Как-то мы увидели, как приехавший из России человек, из современной Москвы, вдруг через какое-то время начал меняться. Я Синявскому сказала так: "А смотри, он уж подсосанный". То есть его уже всосал этот мир покойников.
АС. Бунин по своим литературным вкусам предельно консервативен. Он считал Блока подонком, сумасшедшим, графоманом и так далее. И всех символистов. А уж все остальные! Для него все остальные - это сборище хулиганов, сифилитиков. И так он писал и о Пастернаке, и о Маяковском. Так вот Бунин воспринимал.
Седых глазами Бунина все это воспринимает. Для него все это невероятно. То, что традиционно, так и должно стоять на месте. А все выходящее из ряда вон - для него это ужас. Поэтому слегка из ряда вон выходящий "Пушкин" для него черт-те что.
Мне нужно было написать о Пушкине, помимо прочего, после того, как о Пушкине уже писали крайне субъективно. И Цветаева в "Мой Пушкин", "Пушкин и Пугачев", и Маяковский юбилейный, - то есть Абрам Терц вот в такой традиции - Цветаева и Маяковский. Пушкин в цветаевском и маяковском восприятии. А для этих стариканов - какое там восприятие искусства, модернизма настоящего или авангардизма! Они ничего этого не знают.
МР. Была ведь совершенно потрясающая история про то, как в Париже открыли выставку русских художников-нонконформистов. МОСХ преследует нонконформистов, кого-то не принимают, закрывают выставки, бульдозерами против картин. И вот, наконец, эти картины из-под бульдозеров приехали в Париж. Вот развешаны они в залах, торжественное открытие, цвет русской эмиграции собрался там, и пошли старые русские эмигранты смотреть эти картины. После выставки разгорелся скандал между стариками и нами, третьей волной. Мы пытались им объяснить, что это борьба течений, борьба за свободное выражение. Они слушали-слушали и сказали: "Так забирайте эти картины назад в Москву и там боритесь.

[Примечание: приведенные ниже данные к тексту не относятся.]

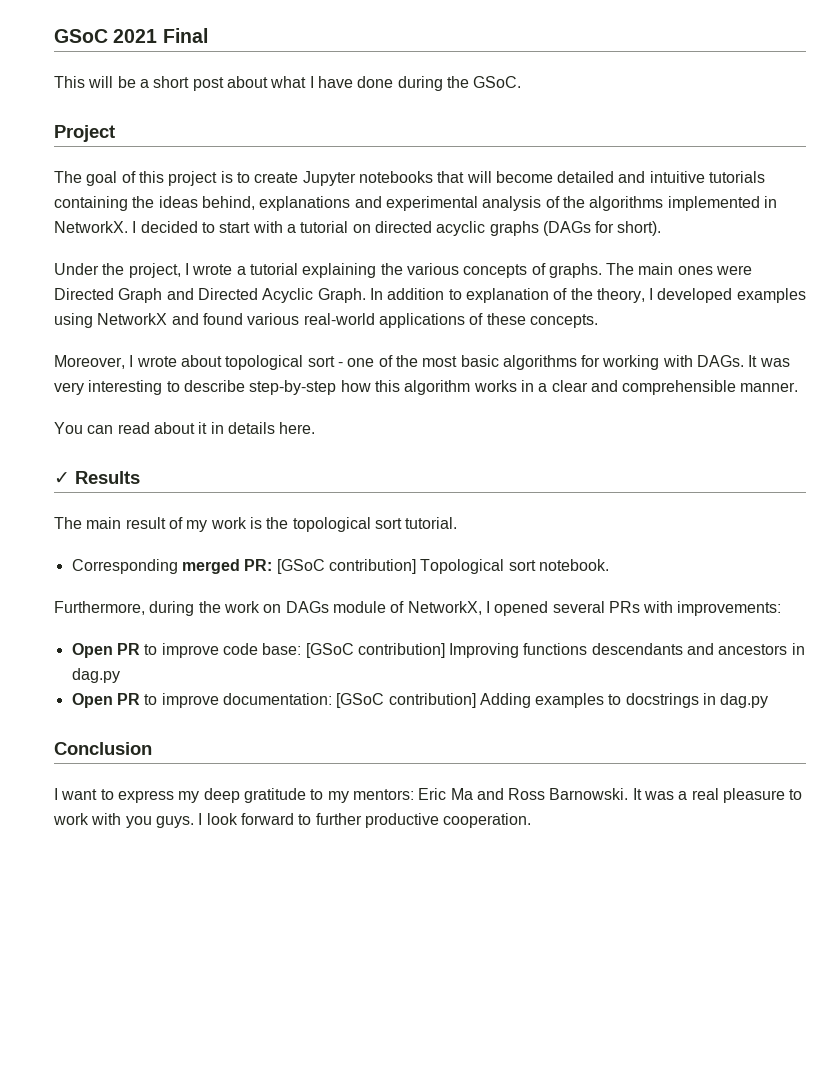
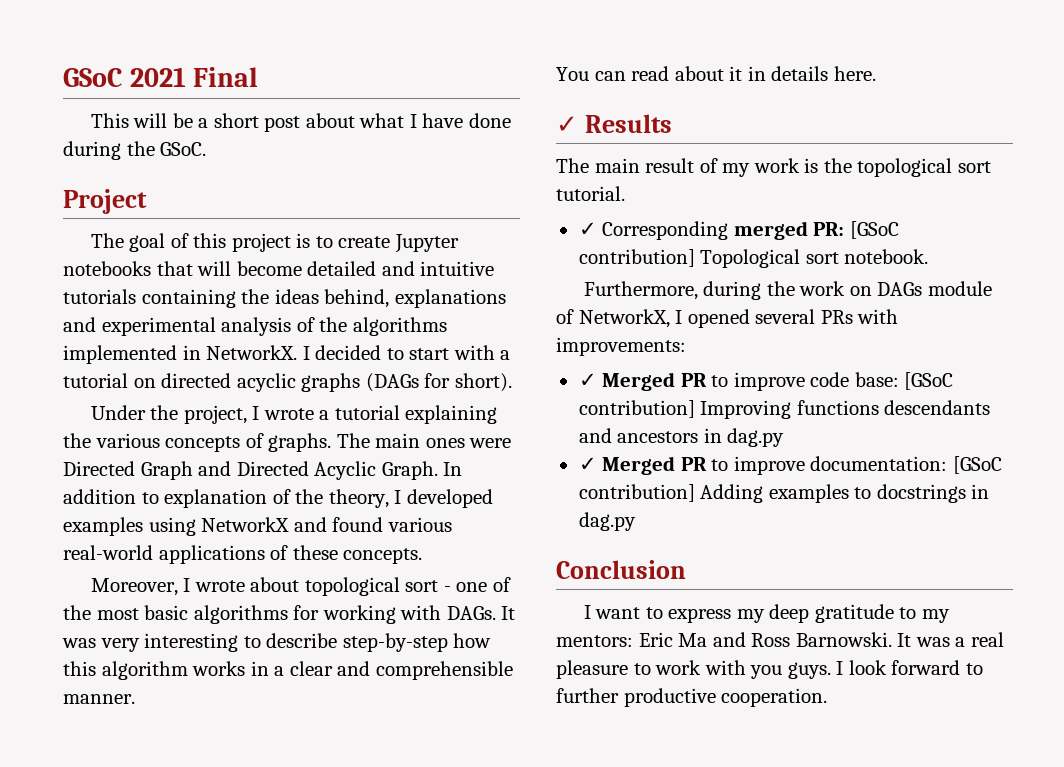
(458, 523) none -> [578,222,597,236] ✓
[71,643,113,658] Open -> [578,372,676,391] ✓ Merged
[71,693,113,708] Open -> [578,456,676,475] ✓ Merged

Нам это не нужно".
Показывали на картины Рабина и говорили: "Что это? Это Москва?! Это Россия?! Как я буду своего внука учить любить эту Россию? Вот Васнецов - это Россия".
ДГ. Так что вы отрицаете всецело теперешнюю эмиграцию?..
МР. Нет, между нами, третьей эмиграцией, и старой эмиграцией спор стилистический. Это большой, именно стилистический конфликт. Внутри нашей третьей эмиграции идет совершенно другой спор.
АС. Чаще всего не стилистический, а, я бы сказал, социальный спор. - На тему национализма и демократии. Вот это здесь основной спор.
Ведь сами националисты побеждают, потому что их поддерживают из старой эмиграции, из второй эмиграции. В основном поддерживают националистов. Просто традиционно, по своим монархическим воспоминаниям. Это можно печатно доказать. Читайте журналы "Часовой" или "Вече". Там есть такие ихтиозавры!.. Чисто монархические или фашистские листки, небывалые по затхлости, просто по консервативности. Причем особенно смешно, что они восхваляют все русское, а пишут уже таким языком, просто безграмотным.